Combating Rising Acquisition Costs
Competition is higher than ever before thanks to the relative ease of starting a new eCommerce business on platforms like Shopify and Salesforce, and the simplicity of digital advertising. The end result is that customer acquisition costs (CAC) have skyrocketed as much as 60% in the last several years and brands are struggling to protect their revenue.
By adopting subscription commerce, brands can offset rising CAC by extending their customer lifetime value (CLV). To put it another way, with subscriptions, brands acquire customers who will make multiple purchases, not just a single purchase.
To illustrate this point, Equator Coffees revealed in a recent webinar with Ordergroove that their subscribers’ CLV is five times higher than customers who make onetime online purchases.
Additionally, Ordergroove’s internal data shows that six months after enrollment, a subscriber’s incremental spend (compared to a customer without a subscription) is around 122%.
Delivers Stability
A major benefit of subscription commerce is it improves forecasting capabilities. This is critical in volatile times as the pandemic and social-political unrest has created supply chain concerns.
Subscription commerce enables brands to gain a better understanding of how much product they sell in a period.

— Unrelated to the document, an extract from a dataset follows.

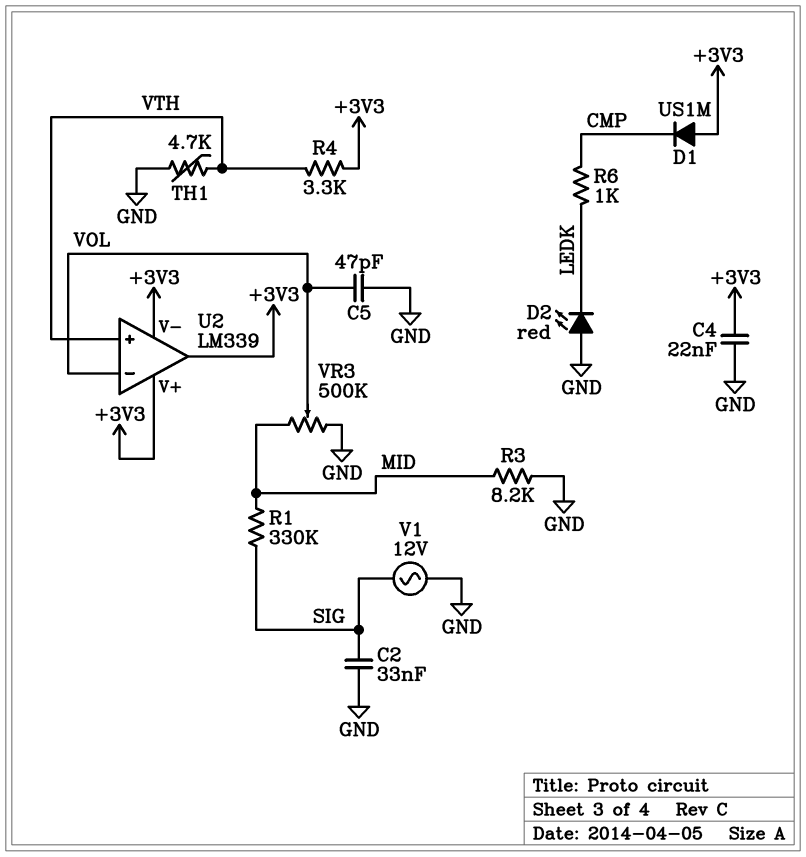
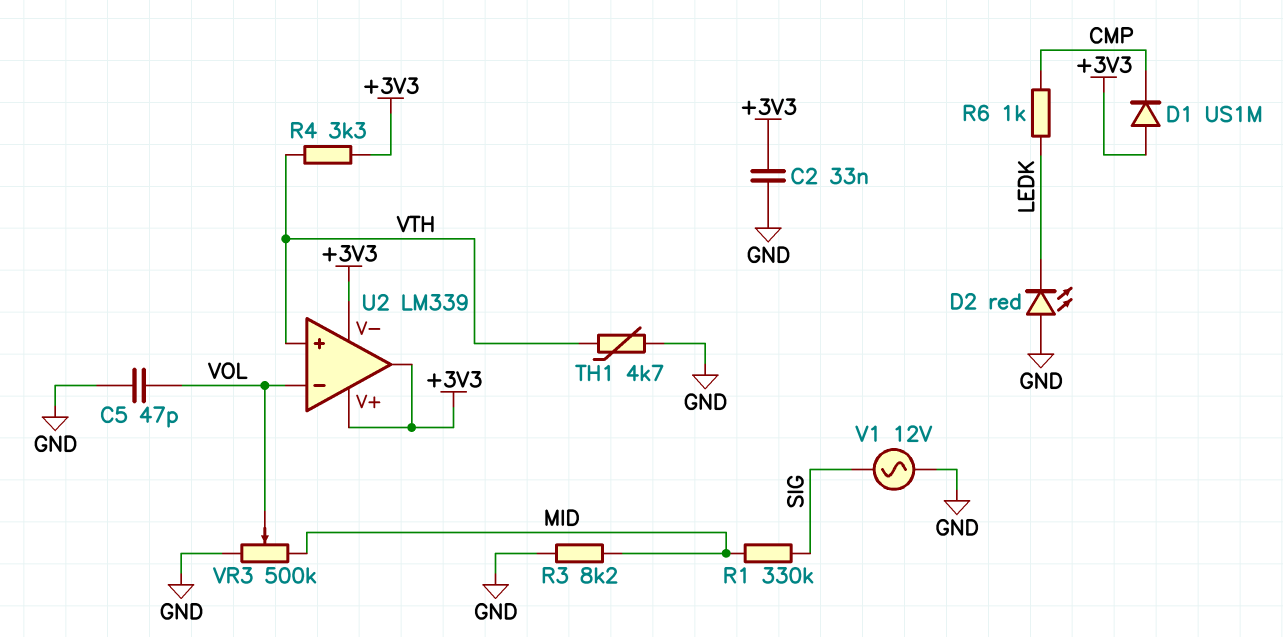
C2: 33nF (GND, SIG) -> 33nF (+3V3, GND)
C4: 22nF (+3V3, GND) -> none

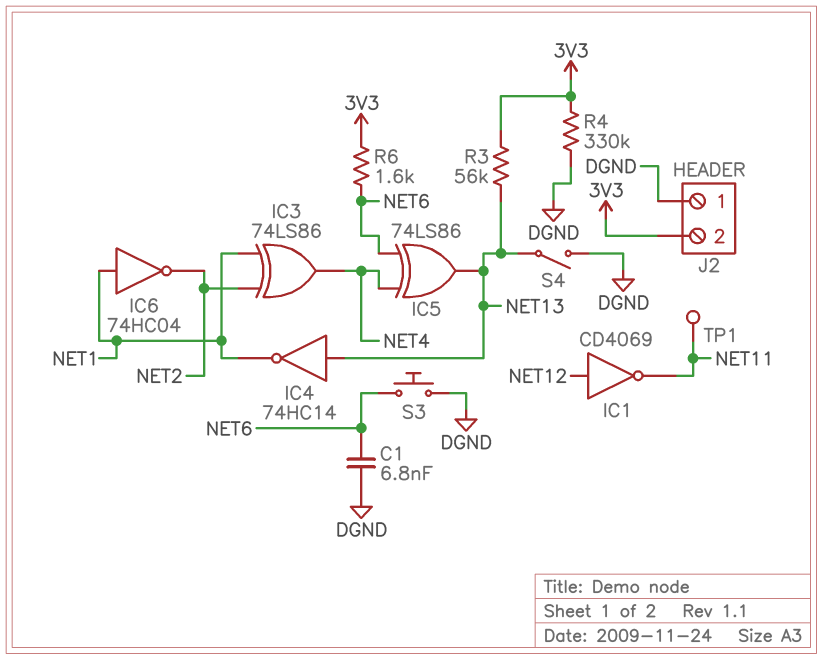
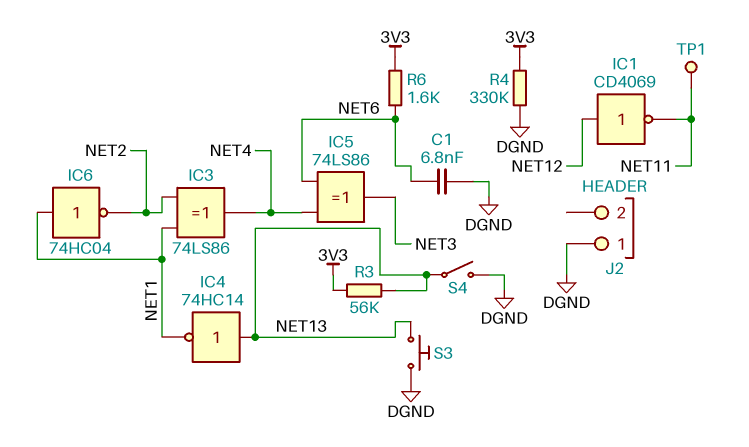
IC5: XOR 74LS86 (in NET4, in NET6, out NET13) -> XOR 74LS86 (in NET4, in NET6, out NET3)
J2 pin 2: 3V3 -> none
S3: button (DGND, NET6) -> button (DGND, NET13)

This cuts down on over-ordering, as well as makes finances easier to measure.
Subscription commerce also drives stability by protecting a brand’s customers base. If consumers have signed up for your subscription experience, they haven’t signed up for your competitor’s experience.
Moving Forward
While there have been numerous innovations in the last few years, subscription commerce has been the most impactful for eCommerce. The business philosophy is tailormade to meet today’s commerce challenges, and that’s why subscription commerce is projected to reach $478 billion by 2025.